I'm always impressed on how completely common activities can become "a real pain" overnight. Suddenly bending over to put on shoes is a war crime that we modern people no longer need to put up with because Check Out These Amazing New Slip-Ons From Sketchers!
Add these things to scramble-in-the-shell egg beaters, Carnation Instant Breakfast, Lunchables, Rear-view car cameras and about ten thousand other devices you never realized you Absolutely Needed But Just Assumed Were Impossible that have become available through the Miracle of Capitalism and the Magic of Gullibility combined with the Curse of Instant Gratification. Get ready to hear from thousands upon thousands of people celebrating the breaking of the shackles of Bending Over To Put On Shoes-
"I thought I'd never leave the house again. What a game-changer!"

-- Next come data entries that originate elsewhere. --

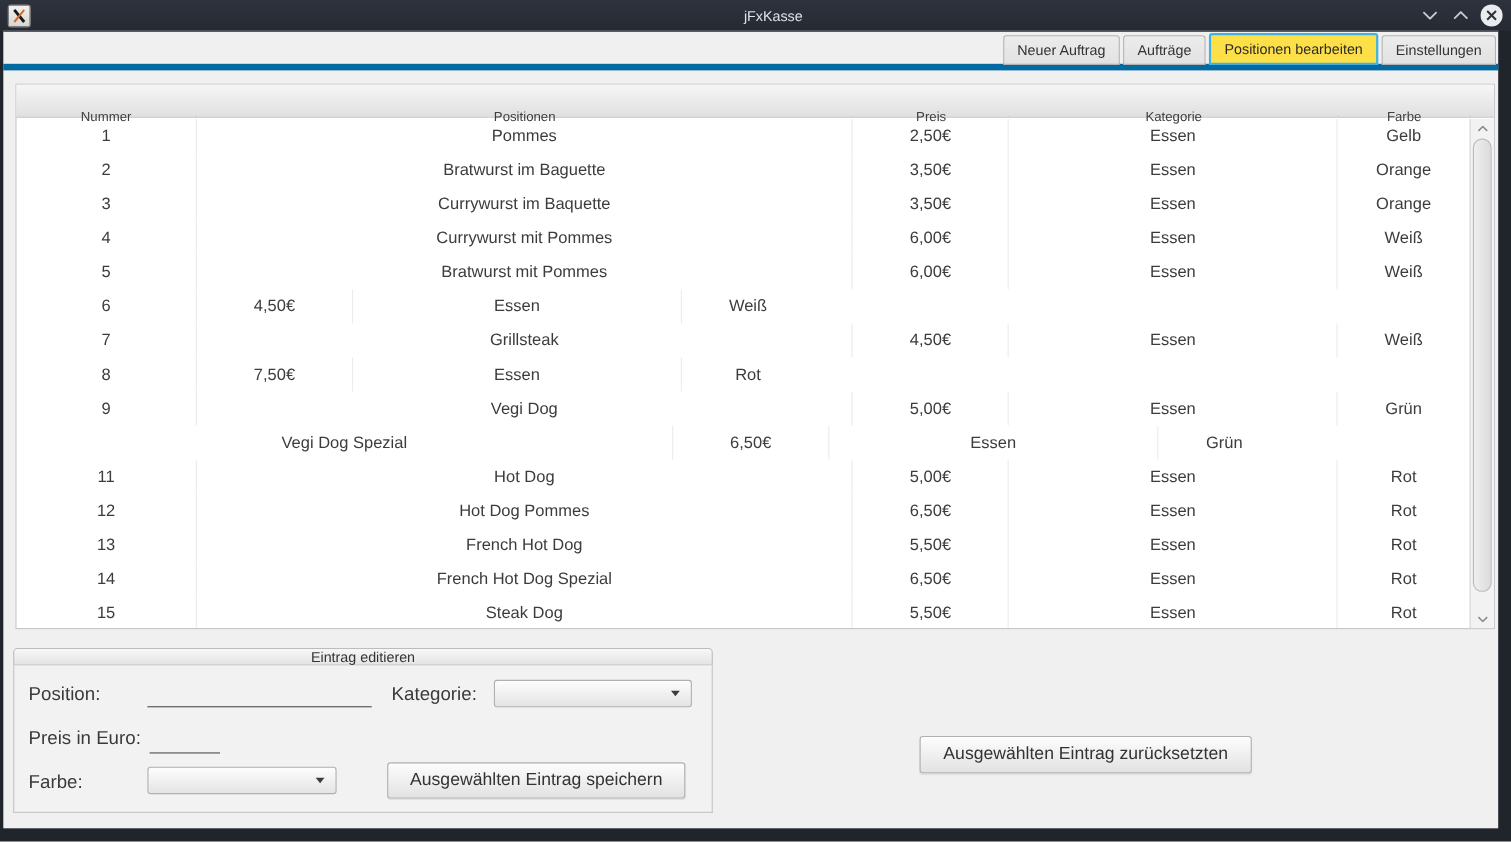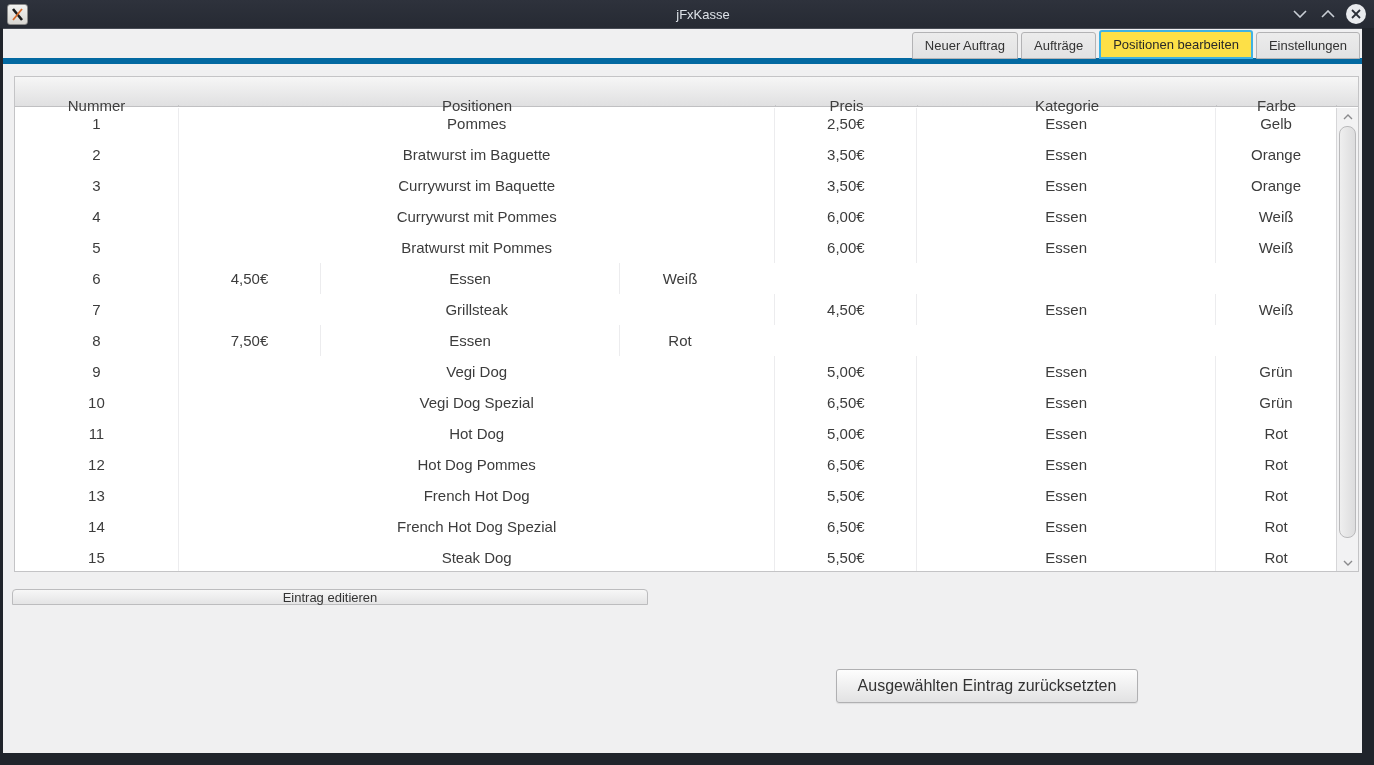--- a/index.html
+++ b/index.html
@@ -35,7 +35,7 @@
     background:#fff; border:1px solid #c4c4c6; }
   .thead { display:flex; height:30px;
     background:linear-gradient(#f6f6f6,#e0e0e1); border-bottom:1px solid #c0c0c2; }
-  .th { display:flex; align-items:center; justify-content:center; font-size:15px; color:#3e3e3e;
+  .th { display:flex; align-items:center; justify-content:center; font-size:12px; color:#3e3e3e;
     border-right:1px solid #c6c6c8; cursor:pointer;margin-top:28px; }
   .th-filler { width:21px; border-right:none; cursor:default; }
   .col-nummer { width:164px; } .col-position { width:597px; } .col-preis { width:142px; }

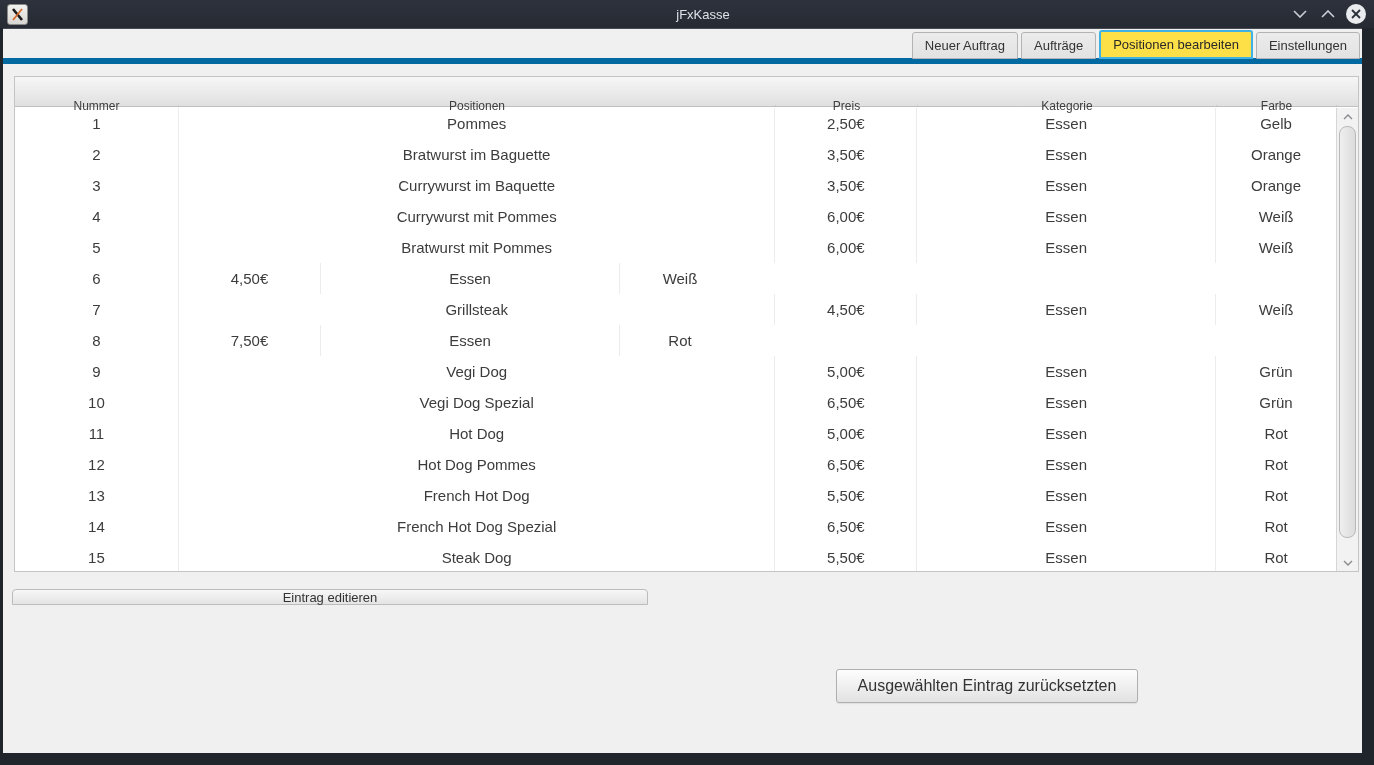--- a/index.html
+++ b/index.html
@@ -192,7 +192,6 @@
           <div class="td col-farbe">Grün</div>
         </div>
         <div class="trow">
-          <div class="td col-nummer">10</div>
           <div class="td col-position">Vegi Dog Spezial</div>
           <div class="td col-preis">6,50€</div>
           <div class="td col-kategorie">Essen</div>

"For years, I've suffered from the agony of reaching down to put on shoes. Finally, someone listened to my cries for relief!"
"My BMI is 45, and I'm not certain I still even HAVE feet, but when I move whatever is below my knees a certain way, they seem to get covered by soft objects and they are warmer when I venture outside, so I assume these sneaker things are responsible for that- and the fact that I experience less sudden, sharp pains while walking to my mobility cart while wearing these is another plus!"
I just want to know when someone is going to invent a way to put on my coat without the whole right arm goes in here left arm goes in there thing, because man that's such a hassle half the time I don't even bother and just stay inside.